TEXT FOR ANALYSIS:

"Therefore, since Christ suffered in his body, arm yourselves also with the same attitude, because he who has suffered in his body is done with sin. As a result, he does not live the rest of his earthly life for evil human desires, but rather for the will of God."
1 Peter 4: 1-2
EVER since chapter 2: 11 Peter has been dealing with the sort of lives we as redeemed and born again believers should live. Because we are now in Christ a chosen people, a royal priesthood, a holy nation, a people belonging to God, we must declare the praises of him who has called us out of darkness into his wonderful light (1 Peter 2: 9). Peter has dealt with how this is done in our relationship with authorities, and with the relationship of marriage, and with how we should live as Christians in everyday life. He now deals with how we face the particular experience which is peculiar to all disciples of Jesus.
The question we need to ask ourselves as we seek to study these two verses before us is as to exactly what Peter is referring to when he speaks of Christ suffering in his body. Unless we understand what Peter is referring to we shall not be able to understand his call that we should 'have the same attitude' as Jesus.

EXERCISE DATA:
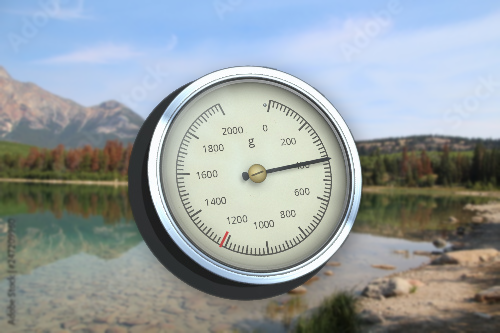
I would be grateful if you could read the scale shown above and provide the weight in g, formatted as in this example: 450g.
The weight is 400g
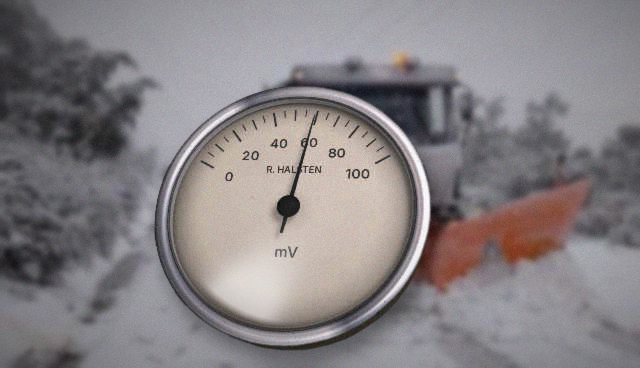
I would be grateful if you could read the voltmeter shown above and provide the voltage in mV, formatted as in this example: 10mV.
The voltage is 60mV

JOB:
Repeat the part of the devotional on 1 Peter 4 between "1 Peter 4: 1-2" and "disciples of Jesus.", inclusive, changing "wonderful light" to "marvelous light".

SOLUTION TO THIS EXERCISE:
1 Peter 4: 1-2
EVER since chapter 2: 11 Peter has been dealing with the sort of lives we as redeemed and born again believers should live. Because we are now in Christ a chosen people, a royal priesthood, a holy nation, a people belonging to God, we must declare the praises of him who has called us out of darkness into his marvelous light (1 Peter 2: 9). Peter has dealt with how this is done in our relationship with authorities, and with the relationship of marriage, and with how we should live as Christians in everyday life. He now deals with how we face the particular experience which is peculiar to all disciples of Jesus.